━━ DATASET RECORDS

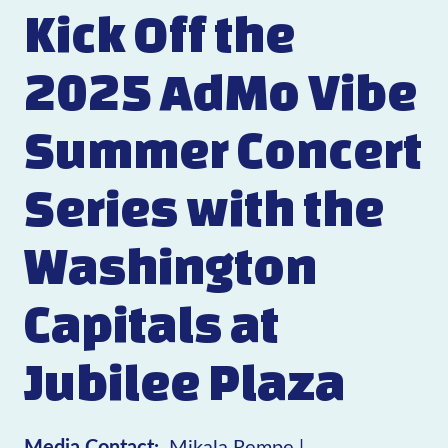
Kick Off the
2025 AdMo Vibe
Summer Concert
Series with the
Washington
Capitals at
Jubilee Plaza
Media Contact:
Mikala Rempe |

━━━━

* [ABOUT THIS TASK]:
Repeat the records above verbatim, dropping the pictures.

* [OUTPUT FOR THIS EXERCISE]:
Kick Off the
2025 AdMo Vibe
Summer Concert
Series with the
Washington
Capitals at
Jubilee Plaza
Media Contact:
Mikala Rempe |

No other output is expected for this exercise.